There are two main limitations of this meta-analysis: (1) The generalizability of the treatment setting. Most of the research derives from a university and research context. The findings regarding the efficacy of some naturalistic studies show promise [Andersson and Hedman, 2013], but further investigation is needed to resolve what relevance is attributed to alliance for treatment outcome in routine clinical practice. The homogeneity of the cultural context and the focus on CBT as a therapeutic approach also restrict the generalizability of the results. Therefore, our findings predominantly apply to internet-based CBT interventions in European countries. (2) Expectations of the clients. Based on the high proportion of the above-mentioned randomized controlled trials deriving from a context close to research and new media, it should be considered in the future how far a possibly more skeptical attitude towards internet-based interventions may affect the building of the alliance and the alliance-outcome prediction [Boettcher et al., 2013].
The relevance of the alliance for treatment outcome in internet-based interventions for psychological disorders found in this meta-analysis implicates that when developing internet-based interventions, attention should be attached to alliance – both regarding the education of therapists and the monitoring of the progress of therapy.
Since particularly unguided self-help approaches go along with high dropout rates [Karyotaki et al., 2015], future research should also examine how far the dropout rate of an internet-based intervention is associated with the quality of the therapist-client relationship and how far it affects the alliance-outcome relation.
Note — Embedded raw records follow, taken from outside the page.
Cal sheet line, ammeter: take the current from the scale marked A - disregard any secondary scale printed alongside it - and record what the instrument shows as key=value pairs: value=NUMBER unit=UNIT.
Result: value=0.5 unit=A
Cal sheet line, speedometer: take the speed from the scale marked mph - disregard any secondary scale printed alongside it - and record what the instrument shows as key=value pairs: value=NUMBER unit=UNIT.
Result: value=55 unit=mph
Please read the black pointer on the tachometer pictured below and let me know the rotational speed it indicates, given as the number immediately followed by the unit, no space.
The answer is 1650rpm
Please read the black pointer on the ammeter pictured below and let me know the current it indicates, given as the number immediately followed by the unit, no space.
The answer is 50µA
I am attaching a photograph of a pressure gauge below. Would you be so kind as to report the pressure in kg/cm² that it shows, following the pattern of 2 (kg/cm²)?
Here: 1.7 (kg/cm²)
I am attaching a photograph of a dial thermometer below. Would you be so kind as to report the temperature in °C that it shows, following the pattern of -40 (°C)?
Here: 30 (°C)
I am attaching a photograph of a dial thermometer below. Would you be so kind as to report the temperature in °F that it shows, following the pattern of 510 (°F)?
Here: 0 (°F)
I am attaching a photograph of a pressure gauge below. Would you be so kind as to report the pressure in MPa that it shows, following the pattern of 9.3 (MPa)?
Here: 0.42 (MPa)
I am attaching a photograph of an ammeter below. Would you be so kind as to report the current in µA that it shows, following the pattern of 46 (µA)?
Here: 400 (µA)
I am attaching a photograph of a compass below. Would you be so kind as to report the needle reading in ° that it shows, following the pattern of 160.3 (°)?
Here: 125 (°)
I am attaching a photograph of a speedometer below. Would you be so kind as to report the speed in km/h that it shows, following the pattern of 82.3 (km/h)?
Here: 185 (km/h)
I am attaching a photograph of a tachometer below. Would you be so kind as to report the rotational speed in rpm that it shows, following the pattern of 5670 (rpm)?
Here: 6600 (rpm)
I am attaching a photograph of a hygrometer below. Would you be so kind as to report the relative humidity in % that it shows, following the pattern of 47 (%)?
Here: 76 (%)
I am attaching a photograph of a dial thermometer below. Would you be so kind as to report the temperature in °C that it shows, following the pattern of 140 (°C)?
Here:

In terms of a multiperspective assessment, future studies should also include therapist- and observer-based ratings in addition to client-based ratings for alliance assessment [Berger, 2017]. Furthermore, it should be considered how far alliance in internet-based interventions as a dyadic concept can be captured with established alliance measures developed for face-to-face interventions. This leads to the predominant demand that new, specific alliance measures for internet-based interventions be developed in order to assess potentially specific characteristics of internet-based relationships [Knaevelsrud et al., 2004; Berger, 2017].
In conclusion, it seems that common factors of the therapy process such as alliance can be established also in internet-based interventions and play an important role for treatment outcome. In consideration of the expectable increasing relevance of internet-based interventions and the current state of research, diverse relationship aspects may be integrated into the investigation of internet-based interventions [Norcross and Lambert, 2018].
Statement of Ethics
There are no ethical conflicts regarding this work.
The authors declare that there is no conflict of interest.
As the forest plot was built using the metafor package [Viechtbauer, 2010] and the included statistical models differed slightly, the summary effect with r = 0.27, 95% CI [0.20, 0.34] is descriptively somewhat higher than the more conservative estimate outlined above.